Identification of a translocation deficiency in cortical granule secretion in preovulatory mouse oocytes.

Abstract

Preovulatory, germinal vesicle (GV)-stage mouse oocytes are unable to undergo normal cortical granule (CG) secretion. Full secretory competence is observed by metaphase II (MII) of meiosis and involves the development of calcium response mechanisms. To identify the deficient or inhibited step in CG secretion, preovulatory GV-stage oocytes were stimulated and tested for their ability to undergo translocation, docking, and/or fusion. The mean CG distance to the plasma membrane was not reduced in fertilized or sperm fraction-injected, GV-stage oocytes relative to that in control GV-stage oocytes. In addition, analysis of individual CG distances to the plasma membrane indicated no subpopulation of CGs competent to translocate.

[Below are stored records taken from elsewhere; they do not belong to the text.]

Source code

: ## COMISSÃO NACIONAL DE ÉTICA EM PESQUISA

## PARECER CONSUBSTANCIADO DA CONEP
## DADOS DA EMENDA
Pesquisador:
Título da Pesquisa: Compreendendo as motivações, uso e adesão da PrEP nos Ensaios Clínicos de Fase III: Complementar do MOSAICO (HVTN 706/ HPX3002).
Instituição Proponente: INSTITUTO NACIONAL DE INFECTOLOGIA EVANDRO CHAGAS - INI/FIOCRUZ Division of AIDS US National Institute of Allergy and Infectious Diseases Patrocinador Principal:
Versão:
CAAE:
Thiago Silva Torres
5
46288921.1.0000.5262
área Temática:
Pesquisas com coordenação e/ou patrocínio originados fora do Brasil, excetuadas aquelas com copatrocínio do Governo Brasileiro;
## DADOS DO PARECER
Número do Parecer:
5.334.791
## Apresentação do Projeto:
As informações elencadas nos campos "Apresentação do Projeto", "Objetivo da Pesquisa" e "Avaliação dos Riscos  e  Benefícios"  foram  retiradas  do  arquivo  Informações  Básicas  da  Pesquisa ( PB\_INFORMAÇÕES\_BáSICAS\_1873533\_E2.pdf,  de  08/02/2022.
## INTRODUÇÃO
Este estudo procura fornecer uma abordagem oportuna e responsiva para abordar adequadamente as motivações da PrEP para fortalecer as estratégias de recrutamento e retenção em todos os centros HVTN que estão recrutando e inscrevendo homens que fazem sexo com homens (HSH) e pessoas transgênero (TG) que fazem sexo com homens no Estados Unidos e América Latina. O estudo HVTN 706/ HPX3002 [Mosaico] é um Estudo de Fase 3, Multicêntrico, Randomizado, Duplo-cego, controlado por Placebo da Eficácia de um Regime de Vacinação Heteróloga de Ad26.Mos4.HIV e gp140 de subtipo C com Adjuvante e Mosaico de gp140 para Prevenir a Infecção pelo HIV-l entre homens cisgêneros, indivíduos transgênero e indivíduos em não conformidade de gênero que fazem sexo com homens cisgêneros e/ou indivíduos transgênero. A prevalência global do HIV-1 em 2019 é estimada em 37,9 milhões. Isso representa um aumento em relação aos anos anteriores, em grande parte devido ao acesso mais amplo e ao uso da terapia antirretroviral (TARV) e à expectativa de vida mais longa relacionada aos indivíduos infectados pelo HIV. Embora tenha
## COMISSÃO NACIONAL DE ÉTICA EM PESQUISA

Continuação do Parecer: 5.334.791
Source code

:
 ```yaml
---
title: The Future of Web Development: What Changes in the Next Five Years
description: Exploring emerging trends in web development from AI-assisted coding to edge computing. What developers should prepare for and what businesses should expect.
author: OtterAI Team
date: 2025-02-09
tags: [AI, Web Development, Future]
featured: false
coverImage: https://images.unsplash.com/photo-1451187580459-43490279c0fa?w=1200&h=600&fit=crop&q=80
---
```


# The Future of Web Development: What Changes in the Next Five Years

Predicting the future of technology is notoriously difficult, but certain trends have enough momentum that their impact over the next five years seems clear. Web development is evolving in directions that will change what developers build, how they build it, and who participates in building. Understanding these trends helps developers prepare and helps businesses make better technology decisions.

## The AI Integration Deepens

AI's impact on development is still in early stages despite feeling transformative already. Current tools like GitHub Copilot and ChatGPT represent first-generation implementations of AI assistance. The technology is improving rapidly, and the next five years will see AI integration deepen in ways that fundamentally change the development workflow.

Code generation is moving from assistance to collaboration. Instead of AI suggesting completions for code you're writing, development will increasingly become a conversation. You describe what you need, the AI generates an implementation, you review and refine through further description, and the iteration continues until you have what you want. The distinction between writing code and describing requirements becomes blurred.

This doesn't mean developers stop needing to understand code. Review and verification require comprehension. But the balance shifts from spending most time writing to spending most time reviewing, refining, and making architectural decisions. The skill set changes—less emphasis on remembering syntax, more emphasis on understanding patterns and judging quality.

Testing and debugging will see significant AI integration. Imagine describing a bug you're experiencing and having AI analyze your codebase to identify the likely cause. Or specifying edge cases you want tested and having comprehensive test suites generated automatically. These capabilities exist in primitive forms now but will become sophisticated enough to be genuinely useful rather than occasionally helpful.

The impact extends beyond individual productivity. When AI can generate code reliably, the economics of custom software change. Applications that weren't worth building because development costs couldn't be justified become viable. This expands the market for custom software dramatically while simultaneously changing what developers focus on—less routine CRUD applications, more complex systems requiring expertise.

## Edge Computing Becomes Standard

Further analysis demonstrated that secretory incompetence likely is not due to a lack of proximity of CGs to the egg's primary calcium store, the endoplasmic reticulum. Calcium/calmodulin-dependent protein kinase II (CaMKII), which is reportedly involved in secretory granule translocation and secretion in many cells, including eggs, was investigated. A 60-kDa CaMKII isoform detected by Western blot analysis increased 150% during oocyte maturation. The CaMKII activity assays indicated that MII-stage eggs correspondingly have 110% more maximal activity than GV-stage oocytes. These data demonstrate that the primary secretory deficiency is due to a failure of CG translocation, and that a maturation-associated increase in CaMKII correlates with the acquisition of secretory competence and the ability of the egg to undergo normal activation.